> **Выбранный отрывок**:

____

Примеров сколько хотите, самых остроумных. Вот один из них. Насекомое нежно звенит в солнечном блеске над мокрым дном оврага, парит неподвижно в воздухе, потом стремглав переносится в другое место и снова неподвижно повисает в одной точке пространства — неподвижно потому, что крылья его работают безумно быстро, исчезая из глаз. Это — жужжало (рис. 13). По полету это, несомненно, муха. Только мухи достигают такой изумительной способности летать и висеть в воздухе. Человек с его блестящими успехами в авиации только еще едва приближается к умению стоять в одной точке пространства при помощи геликоптеров.

Но вот муха-жужжало подлетела к цветку, повисла перед ним в воздухе и пьет своим длинным хоботком, торчащим далеко вперед. Посмотришь — нападает сомнение, не шмель ли это. Окраска совершенно шмелиная, как и весь внешний вид толстой мухи, покрытой густой шерстью. Но это обман, это все же муха. Смело ловите и рассмотрите ее паспорт: два крыла, трехчленистые короткие усики. Перед нами муха в боярской шубе шмеля. Что это за маскарад? Ученые назвали его «подражанием», «миметизмом». Шмель — животное, которому подражают мухи, хорошо защищен (в данном случае жалом), и не всякая птица решится его клюнуть. Жужжало — животное, которое подражает, наоборот, ничем не защищено. Ему выгодно быть похожим на шмеля. Птица может спутать его со шмелем и оставить в покое, не тронув. Опять перед нами тот же биологический принцип: действие на расстоянии. Окраска шмеля — окраска мухи — глаз птицы действуют друг на друга, не касаясь. Звенящая в апрельском воздухе муха и не подозревает, что существует в мире шмель, что существует птица, С первым она никогда не сталкивается, а с птицей, если и столкнется, то лишь в свой последний час. И, звеня в апрельском воздухе, она не касается ни шмеля, ни птицы, а между тем ее эволюция течет под влиянием глаза птицы и окраски шмеля. Изменись тот или другая, неизбежно и вполне определенно муха должна будет измениться или исчезнуть.

____

> **Что нужно сделать**: Обновите часть отрывка о мухе-жужжале, заменив «геликоптеров» на «вертолетов»: начните с места, где стоят слова «Примеров сколько хотите, самых», и остановитесь после слов «при помощи геликоптеров.».

Позиции данных
____

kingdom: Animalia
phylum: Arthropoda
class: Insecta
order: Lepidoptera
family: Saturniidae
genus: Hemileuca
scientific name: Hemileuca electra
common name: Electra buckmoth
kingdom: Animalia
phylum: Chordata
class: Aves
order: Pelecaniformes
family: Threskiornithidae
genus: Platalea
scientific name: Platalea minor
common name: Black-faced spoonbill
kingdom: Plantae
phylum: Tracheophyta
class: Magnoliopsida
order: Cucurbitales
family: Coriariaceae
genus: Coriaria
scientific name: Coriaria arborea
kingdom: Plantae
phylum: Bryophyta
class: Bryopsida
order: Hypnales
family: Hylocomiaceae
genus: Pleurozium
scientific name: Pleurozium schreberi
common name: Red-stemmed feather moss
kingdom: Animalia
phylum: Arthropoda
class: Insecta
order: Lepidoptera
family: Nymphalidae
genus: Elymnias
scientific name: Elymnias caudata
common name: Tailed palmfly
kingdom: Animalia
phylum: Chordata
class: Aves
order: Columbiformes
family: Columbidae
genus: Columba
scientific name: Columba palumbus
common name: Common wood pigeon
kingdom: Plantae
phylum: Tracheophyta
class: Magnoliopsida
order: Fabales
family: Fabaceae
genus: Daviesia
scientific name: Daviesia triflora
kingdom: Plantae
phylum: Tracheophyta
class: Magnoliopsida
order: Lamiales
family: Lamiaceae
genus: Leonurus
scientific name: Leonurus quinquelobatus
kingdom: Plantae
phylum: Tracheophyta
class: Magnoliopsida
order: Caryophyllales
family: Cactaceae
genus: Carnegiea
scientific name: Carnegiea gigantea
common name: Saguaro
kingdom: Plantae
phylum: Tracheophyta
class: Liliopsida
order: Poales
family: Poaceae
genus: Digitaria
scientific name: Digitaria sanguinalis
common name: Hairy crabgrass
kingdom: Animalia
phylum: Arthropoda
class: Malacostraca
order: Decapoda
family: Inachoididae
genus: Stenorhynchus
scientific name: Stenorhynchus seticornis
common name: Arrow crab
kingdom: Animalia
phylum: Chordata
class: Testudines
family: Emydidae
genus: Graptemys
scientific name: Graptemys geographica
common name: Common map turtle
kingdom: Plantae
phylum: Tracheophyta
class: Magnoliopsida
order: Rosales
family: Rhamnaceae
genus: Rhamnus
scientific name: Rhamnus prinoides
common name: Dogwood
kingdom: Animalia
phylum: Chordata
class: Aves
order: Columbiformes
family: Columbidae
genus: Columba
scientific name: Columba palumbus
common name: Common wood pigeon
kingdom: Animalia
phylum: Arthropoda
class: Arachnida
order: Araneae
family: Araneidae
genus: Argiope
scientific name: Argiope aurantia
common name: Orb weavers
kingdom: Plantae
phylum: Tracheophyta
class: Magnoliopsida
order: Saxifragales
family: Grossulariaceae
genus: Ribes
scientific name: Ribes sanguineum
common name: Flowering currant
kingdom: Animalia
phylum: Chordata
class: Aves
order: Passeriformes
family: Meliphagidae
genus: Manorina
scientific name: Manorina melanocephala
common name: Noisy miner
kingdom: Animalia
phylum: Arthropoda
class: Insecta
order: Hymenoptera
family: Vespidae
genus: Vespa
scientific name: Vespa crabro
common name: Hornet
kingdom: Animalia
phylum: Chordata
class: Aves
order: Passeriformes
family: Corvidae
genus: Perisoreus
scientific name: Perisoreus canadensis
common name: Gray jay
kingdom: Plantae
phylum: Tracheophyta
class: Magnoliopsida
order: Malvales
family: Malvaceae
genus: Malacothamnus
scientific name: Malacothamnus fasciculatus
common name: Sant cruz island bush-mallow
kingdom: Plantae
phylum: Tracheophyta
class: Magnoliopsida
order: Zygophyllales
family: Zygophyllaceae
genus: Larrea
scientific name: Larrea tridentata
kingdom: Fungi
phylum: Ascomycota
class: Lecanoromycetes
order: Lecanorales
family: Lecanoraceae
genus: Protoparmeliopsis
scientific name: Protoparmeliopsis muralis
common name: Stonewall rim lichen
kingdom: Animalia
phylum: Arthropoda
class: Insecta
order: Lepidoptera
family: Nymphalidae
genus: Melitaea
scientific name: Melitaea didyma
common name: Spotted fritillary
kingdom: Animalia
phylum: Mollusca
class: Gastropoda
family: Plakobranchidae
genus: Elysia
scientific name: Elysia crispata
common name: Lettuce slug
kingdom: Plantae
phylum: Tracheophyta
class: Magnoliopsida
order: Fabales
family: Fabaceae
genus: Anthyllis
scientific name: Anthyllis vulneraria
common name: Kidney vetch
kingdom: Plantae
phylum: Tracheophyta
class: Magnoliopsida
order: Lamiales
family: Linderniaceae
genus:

____

> **Результат задания**:
Примеров сколько хотите, самых остроумных. Вот один из них. Насекомое нежно звенит в солнечном блеске над мокрым дном оврага, парит неподвижно в воздухе, потом стремглав переносится в другое место и снова неподвижно повисает в одной точке пространства — неподвижно потому, что крылья его работают безумно быстро, исчезая из глаз. Это — жужжало (рис. 13). По полету это, несомненно, муха. Только мухи достигают такой изумительной способности летать и висеть в воздухе. Человек с его блестящими успехами в авиации только еще едва приближается к умению стоять в одной точке пространства при помощи вертолетов.